Open Access: This article is an open-access article that was selected by an in-house editor and fully peer-reviewed by external reviewers. It is distributed in accordance with the Creative Commons Attribution NonCommercial (CC BY-NC 4.0) license, which permits others to distribute, remix, adapt, build upon this work non-commercially, and license their derivative works on different terms, provided the original work is properly cited and the use is non-commercial. See: https://creativecommons.org/Licenses/by-nc/4.0/
Corresponding author: Feng Li, PhD, School of Traditional Chinese Medicine, Beijing University of Chinese Medicine, No. 11 North Third Ring East Road, Chaoyang District, Beijing 102488, China. lifeng_bucm0610@126.com
Received: July 1, 2025 Revised: August 6, 2025 Accepted: September 19, 2025 Published online: December 19, 2025 Processing time: 149 Days and 1.4 Hours
Abstract
BACKGROUND
Insomnia is closely associated with anxiety and depression, with its pathogenesis involving biological, psychological, and social factors. Sini powder and Suanzaoren decoction are clinically effective traditional Chinese medicine formulas for insomnia, demonstrating promising bioactivity. However, the capability of the active components of Sini-Suanzaoren decoction (SNSZRD) to cross the blood-brain barrier (BBB) and their precise molecular mechanisms, particularly concerning the MT-SIRT1 pathway and mitochondrial function, remain largely unexplored.
AIM
To elucidate the bioactive components of SNSZRD that are capable of BBB penetration and investigate the therapeutic mechanism of SNSZRD against insomnia.
METHODS
The chemical components of SNSZRD were analyzed through liquid chromatography-mass spectrometry (LC-MS). Male Sprague-Dawley rats were intraperitoneally injected with DL-4-chlorophenylalanine (PCPA) to establish an insomnia model. Rats were divided into control, model, eszopiclone (positive control), and SNSZRD low-/medium-/high-dose groups. Molecular docking predicted BBB-penetrating components and their binding affinity for SIRT1. Key pathways were analyzed through open-field tests, elevated plus-maze tests, pentobarbital-induced sleep experiments, Haematoxylin and eosin staining, Nissl staining, ELISA, Western blot analysis, quantitative real-time PCR, and immunohistochemistry.
RESULTS
LC-MS identified 1574 compounds in SNSZRD, of which eight prototype components (e.g., pachymic acid and senkyunolide G) could cross the BBB. Molecular docking revealed that these components formed stable hydrogen bonds with the SIRT1 protein. SNSZRD treatment significantly ameliorated PCPA-induced anxiety-like behaviors and sleep latency/sleep duration, as well as reduced neuronal degeneration and Nissl body loss in the hypothalamus of treated rats.
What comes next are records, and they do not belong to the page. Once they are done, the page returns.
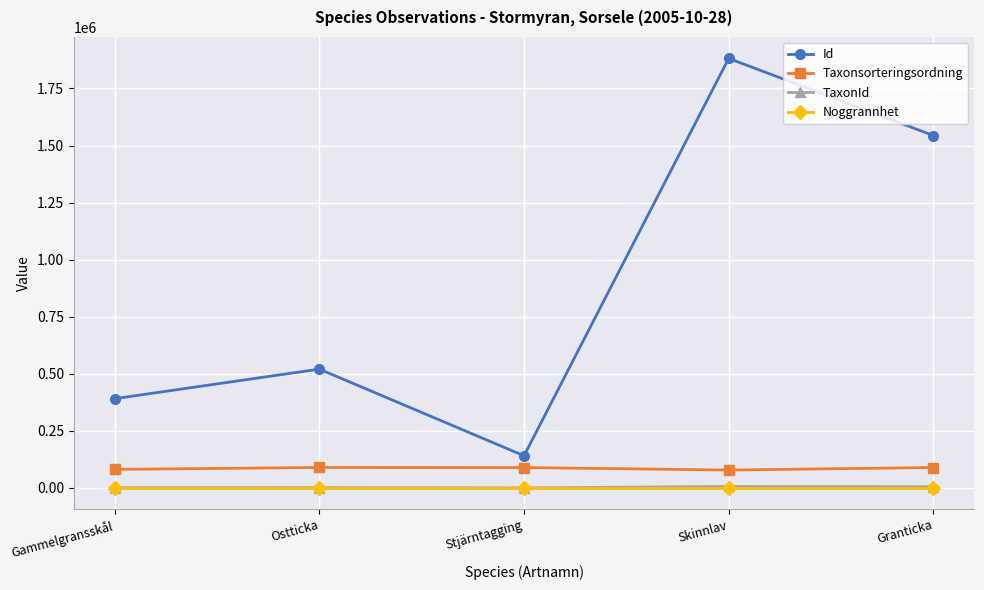

What is the highest value of the Taxonsorteringsordning series?

89741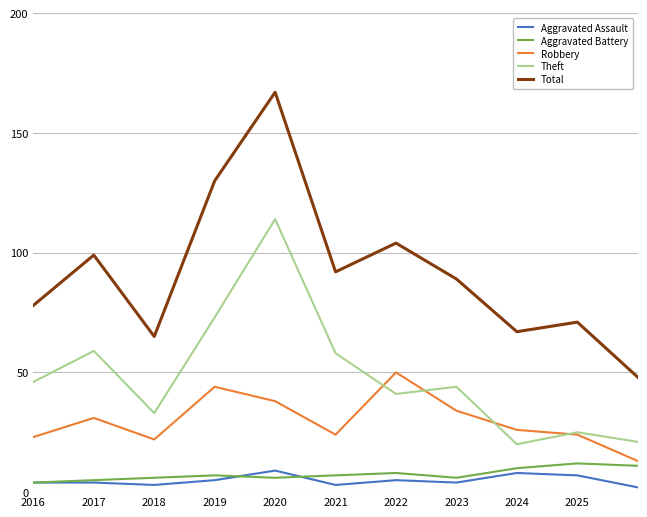

Rank the series by their maximum value, from highest to lowest.

Total, Theft, Robbery, Aggravated Battery, Aggravated Assault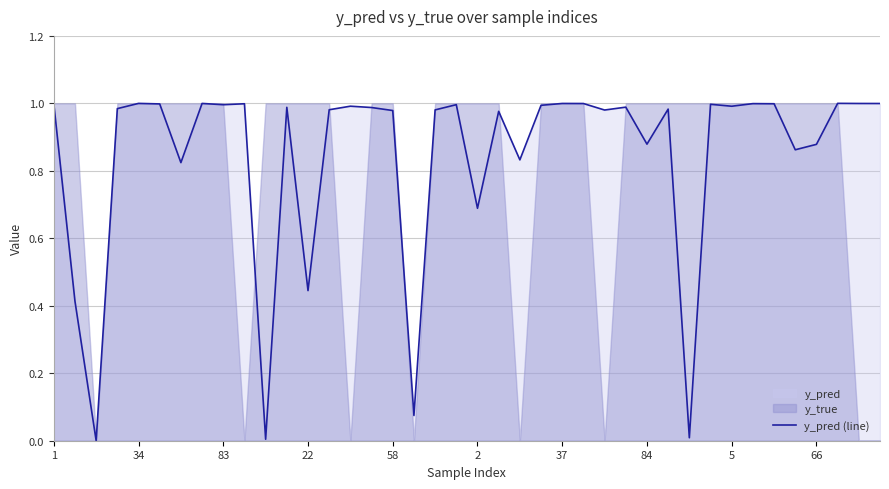

The y_pred (line) series shows 1.0 at 37. True or false?

True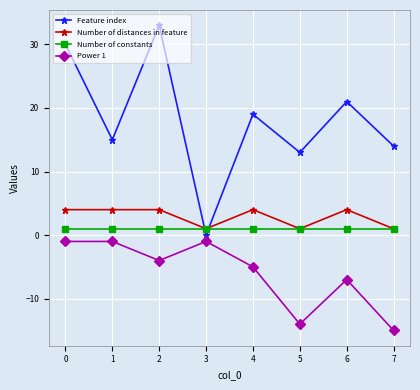

How many interior local peaks does the Feature index series have?

3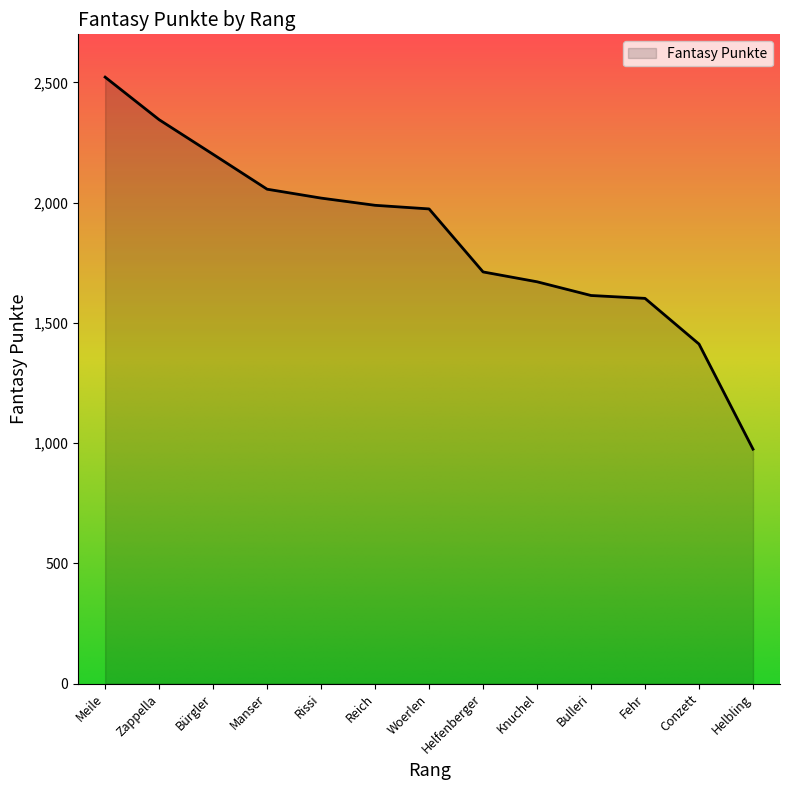

Which category has the highest value across all series?

Meile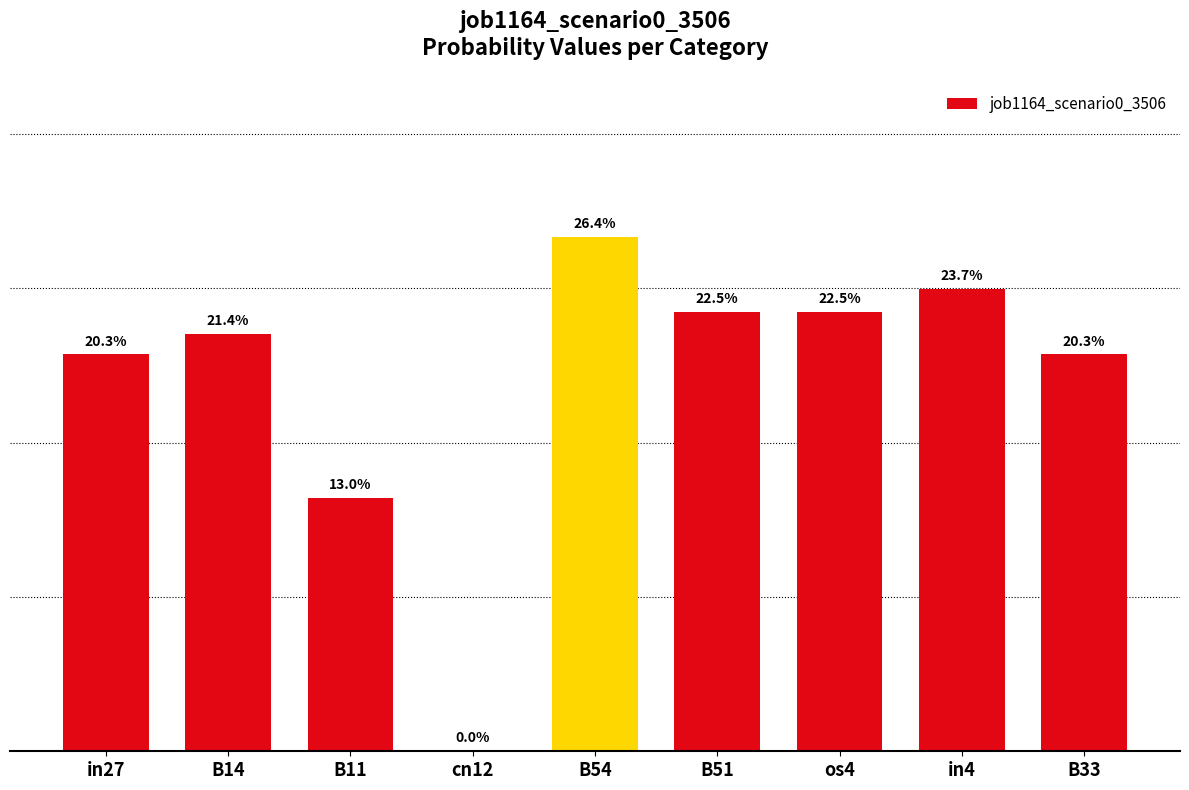

The chart shows a value of 0.0 at cn12. True or false?

True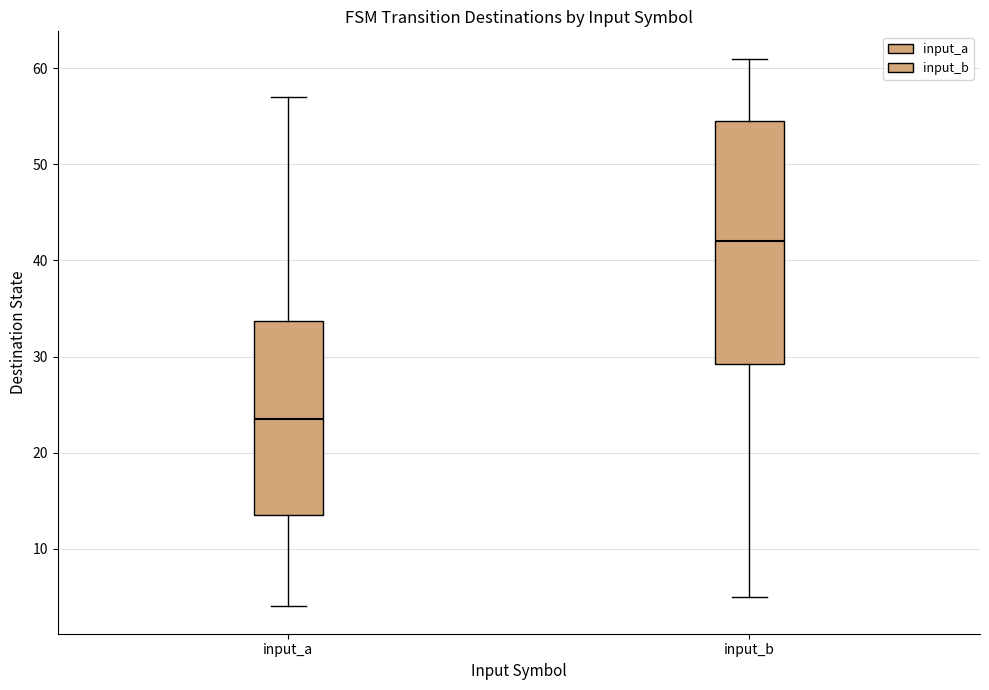

Reading left to right, transcribe this box plot: for each box, give where its median line is, the range the box spans, and where its two whiskers end, as read against the y-axis. The values are not printed on the chart, so give them approximately, as read against the axis.

input_a: median 24, box 14 to 34, whiskers 4 to 57
input_b: median 42, box 29 to 55, whiskers 5 to 61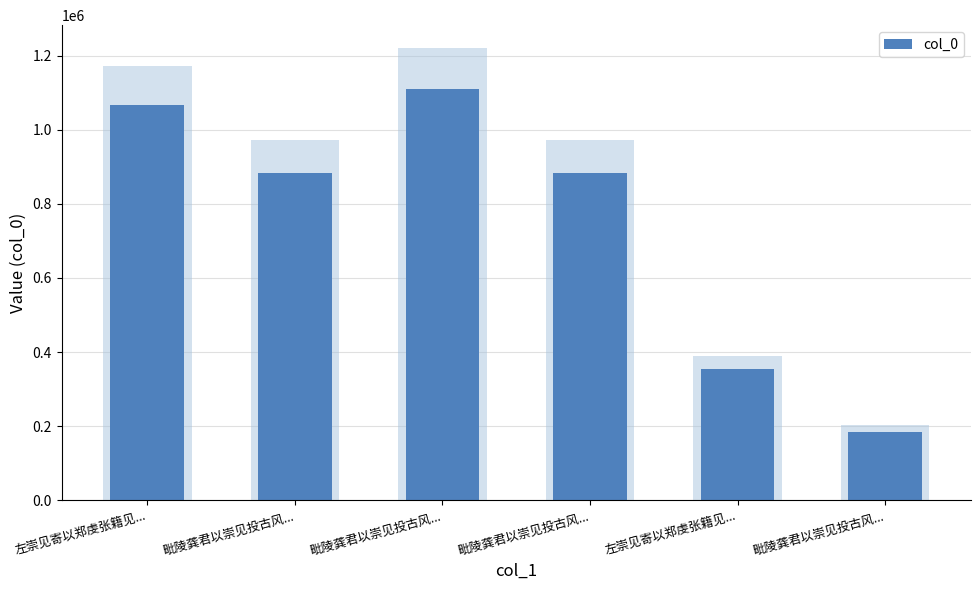

At which label does the data first exceed 883109?

左崇见寄以郑虔张籍见...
Additionally, SNSZRD elevated serum melatonin and hypothalamus ATP levels and upregulated the mRNA and protein expression levels of arylalkylamine N-acetyltransferase, SIRT1, PPARγ coactivator-1α, nuclear respiratory factor-1, and mitochondrial transcription factor A in the MT-SIRT1-mitochondrial biogenesis pathway.
CONCLUSION
SNSZRD might exert its therapeutic effects on insomnia by modulating MT-SIRT1 axis-regulated mitochondrial biogenesis in rats and might serve as an effective therapeutic agent for insomnia.
Core Tip: This study pioneers the scientific validation of Sini-Suanzaoren decoction (SNSZRD) for insomnia by bridging traditional Chinese medicine (TCM) theory with mitochondrial pathophysiology. We identify 8 blood-brain barrier-penetrating components (e.g., senkyunolide G) that activate the MT-SIRT1 pathway, reversing neuronal mitochondrial dysfunction via dose-dependent upregulation of PPARγ coactivator-1α/nuclear respiratory factor-1/mitochondrial transcription factor A. Crucially, we decode TCM principles: "Soothing liver depression" corresponds to SIRT1 stabilization, while "nourishing heart-spirit" aligns with ATP-dependent synaptic repair. This work establishes SNSZRD as a multi-target mitochondrial regulator, offering novel biomarkers (hypothalamic ATP) and lead compounds for insomnia therapeutics.